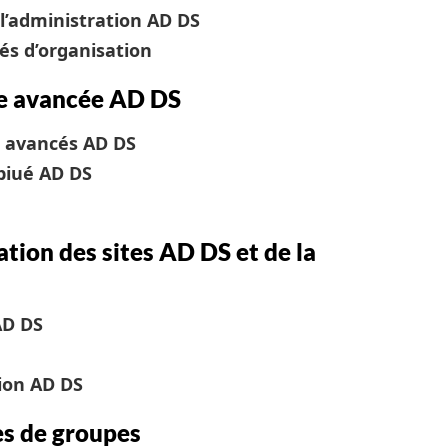
l’administration AD DS
és d’organisation
re avancée AD DS
 avancés AD DS
biué AD DS
tion des sites AD DS et de la
AD DS
tion AD DS
es de groupes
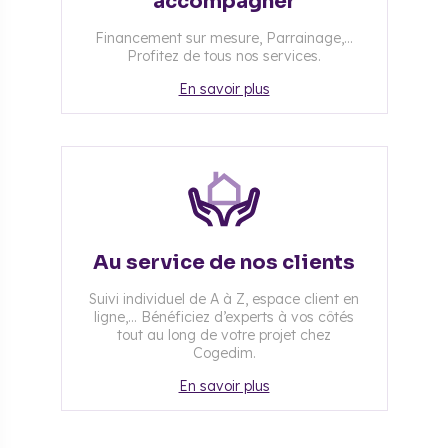
accompagner
Financement sur mesure, Parrainage,...
Profitez de tous nos services.
En savoir plus
Au service de nos clients
Suivi individuel de A à Z, espace client en
ligne,... Bénéficiez d’experts à vos côtés
tout au long de votre projet chez
Cogedim.
En savoir plus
--*--
#### Directions for this task
Return every line shown above without changing a word, and skip the pictures.

#### Written solution
l’administration AD DS
és d’organisation
re avancée AD DS
 avancés AD DS
biué AD DS
tion des sites AD DS et de la
AD DS
tion AD DS
es de groupes
accompagner
Financement sur mesure, Parrainage,...
Profitez de tous nos services.
En savoir plus
Au service de nos clients
Suivi individuel de A à Z, espace client en
ligne,... Bénéficiez d’experts à vos côtés
tout au long de votre projet chez
Cogedim.
En savoir plus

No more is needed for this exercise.